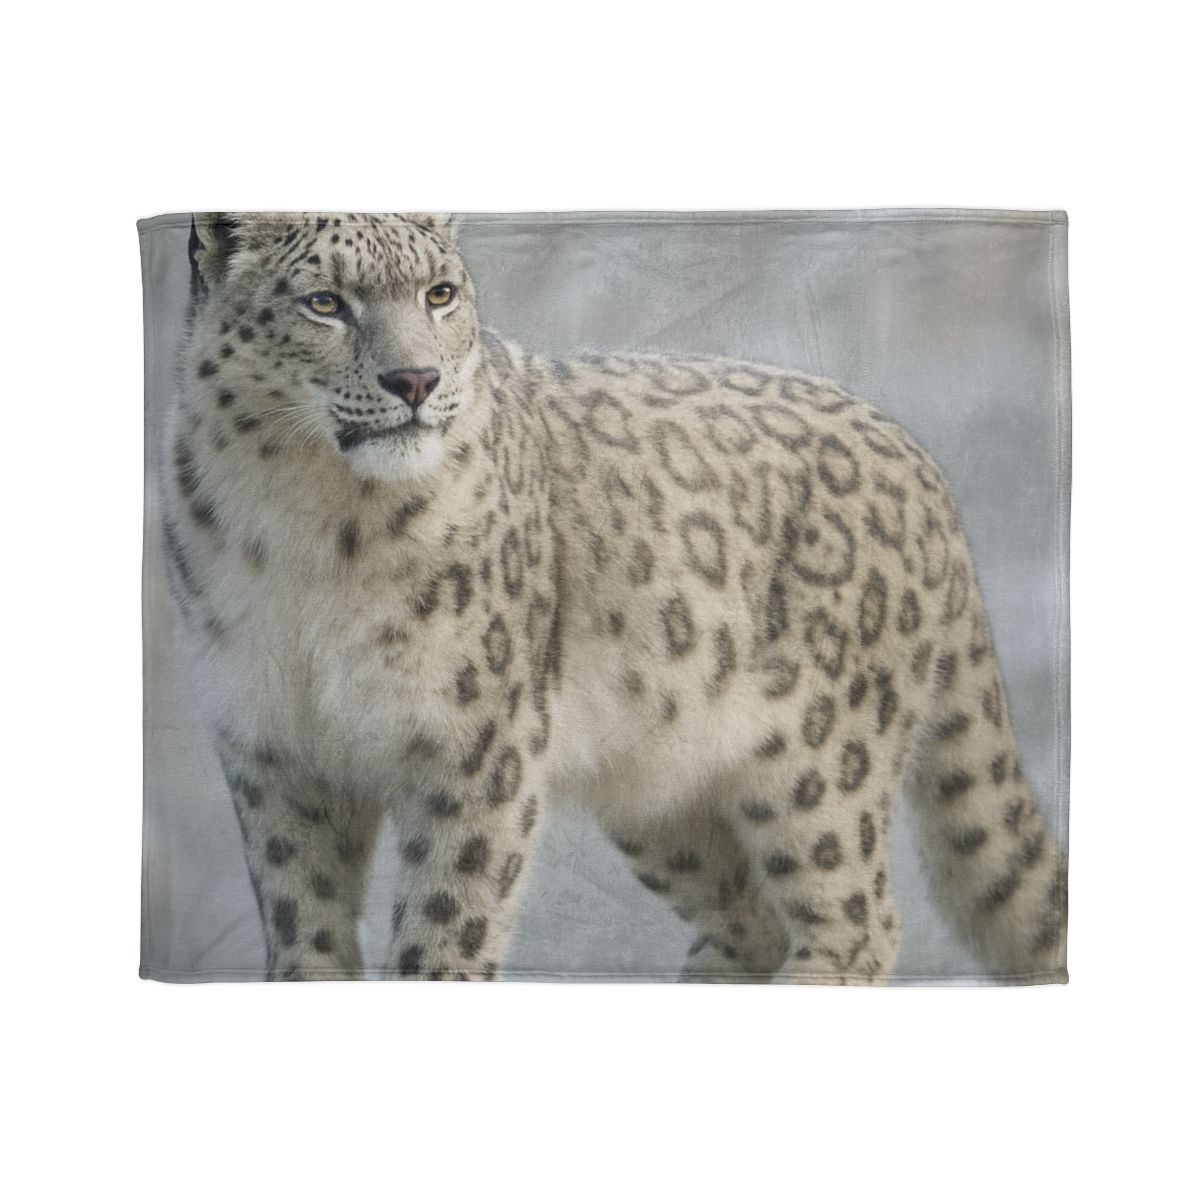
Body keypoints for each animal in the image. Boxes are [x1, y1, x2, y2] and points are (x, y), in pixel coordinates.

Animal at [160, 211, 1066, 983]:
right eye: (325, 302)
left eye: (439, 293)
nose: (415, 378)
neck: (309, 529)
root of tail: (919, 455)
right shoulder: (276, 749)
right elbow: (303, 926)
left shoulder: (473, 743)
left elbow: (446, 923)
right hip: (661, 792)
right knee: (747, 920)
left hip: (821, 762)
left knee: (854, 918)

* Your task
Out of the entries, pull every line that mentions "left".

* Your solution
left eye: (439, 293)
left shoulder: (473, 743)
left elbow: (446, 923)
left hip: (821, 762)
left knee: (854, 918)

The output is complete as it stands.